TEXT PROVIDED –
______________________________

That said, the VR-2 is definitely a more impressive-looking machine. As was the case with the XR-1, the first impression of the VR-2 is a resounding "Wow!" The VR-2's designers did an excellent job in creating a "General Dynamics" brand identity, and they did it simply with good design and a sure eye for colors and materials. The VR-1 has a magnesium alloy housing and chassis and that helps in creating a high quality look and feel, but it is the design that makes this machine stand out. The whole computer is dark gray, except for an ultra-elegant matte-silver powder coated insert on top of the computer that prominently features the "General Dynamics" brand name. If you wonder what the "bulge" on top of the computer is, it houses the wide-area network antenna and the GPS antenna. And speaking of the logo, General Dynamics Itronix offers a Corporate Branding Program where customers who order a minimum of 200 machines can have their VR2s customized with not only their logo and label, but also their organization's colors.

______________________________

[Data records]

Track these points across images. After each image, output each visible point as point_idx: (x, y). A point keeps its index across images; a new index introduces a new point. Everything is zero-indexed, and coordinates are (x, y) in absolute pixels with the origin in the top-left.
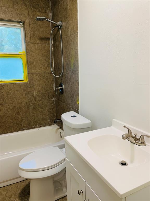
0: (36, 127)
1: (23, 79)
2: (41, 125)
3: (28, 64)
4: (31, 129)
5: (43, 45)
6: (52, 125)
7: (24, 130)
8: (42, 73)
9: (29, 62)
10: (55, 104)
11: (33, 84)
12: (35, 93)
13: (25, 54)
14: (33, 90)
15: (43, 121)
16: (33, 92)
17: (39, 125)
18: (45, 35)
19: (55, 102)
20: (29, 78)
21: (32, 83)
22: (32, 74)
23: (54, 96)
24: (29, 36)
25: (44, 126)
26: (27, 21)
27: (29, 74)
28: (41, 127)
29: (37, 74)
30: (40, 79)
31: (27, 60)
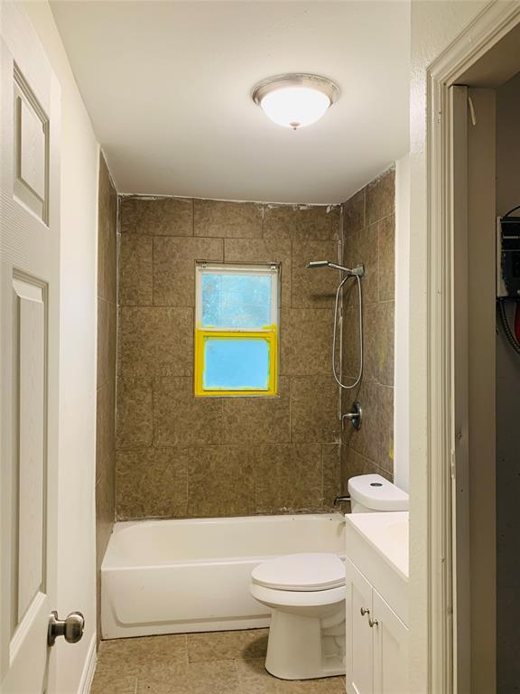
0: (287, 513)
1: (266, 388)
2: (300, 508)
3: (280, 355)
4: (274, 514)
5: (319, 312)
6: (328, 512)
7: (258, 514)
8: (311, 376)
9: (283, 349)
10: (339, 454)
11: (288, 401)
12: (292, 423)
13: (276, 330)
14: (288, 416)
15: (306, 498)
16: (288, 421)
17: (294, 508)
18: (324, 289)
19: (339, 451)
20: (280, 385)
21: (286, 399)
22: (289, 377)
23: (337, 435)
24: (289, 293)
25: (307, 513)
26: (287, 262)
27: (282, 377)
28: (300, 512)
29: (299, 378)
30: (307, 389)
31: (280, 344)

______________________________

EXERCISE INSTRUCTIONS –
From the passage about the VR-2, list every item that the Corporate Branding Program lets customers customize on their machines.

SOLUTION TO THE PROBLEM –
- Logo
- Label
- Organization's colors